Which one of us is the worse romantic?

I think it may be me. It was days ago he said this but I still wonder if he might almost be serious. I'd run away with him, but what girl can compete with a city and a dream?

Saturday, November 04, 2006

Education, again

School is distracting me from my academic interests.

I think I will quit EMSP as next year the program shall be lectured by a professor who has a bad habit of ignoring matters of substance for cheap jokes and take the last 2 core classes for English instead. I will then take my science credit and do my thesis that summer. I want to talk this over with my parents at Christmas. And with you, Becca.
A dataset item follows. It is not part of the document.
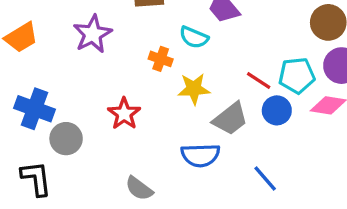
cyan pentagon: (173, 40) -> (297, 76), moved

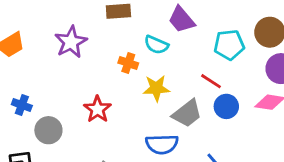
cyan pentagon: (297, 76) -> (229, 45), moved
blue cross: (34, 109) -> (22, 105), size x0.6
Mostly I want to write about the women in Tom Jones right now. Maybe also a class on Hobbes. Or Spinoza. I miss philosophy since I am not getting any this year. Instead I am getting lecture after lecture about "hey, science happened. That's cool. Let's fail to examine why". And I want to find someone in the eng. dept. to talk to me about English literary smut and its influences. There was a period in the 1700s when native English smut was always advertised as translated from the French or Italian. Then came Fanny Hill and things changed.

Also, I wish I were going to an American school so I could take a class on Flannery O'Connor and Eudora Welty, those nice southern girls who write. (On a side note, I had a lit grad student try to convince me that O'Connor was male. How odd.)

I worry, looking over this, that my Literary Landmarks course has twisted me into seeing gender as the primary defining trait of literature. Boo. Soon, back to your normally scheduled program of lowbrow bitchin'n'whinin.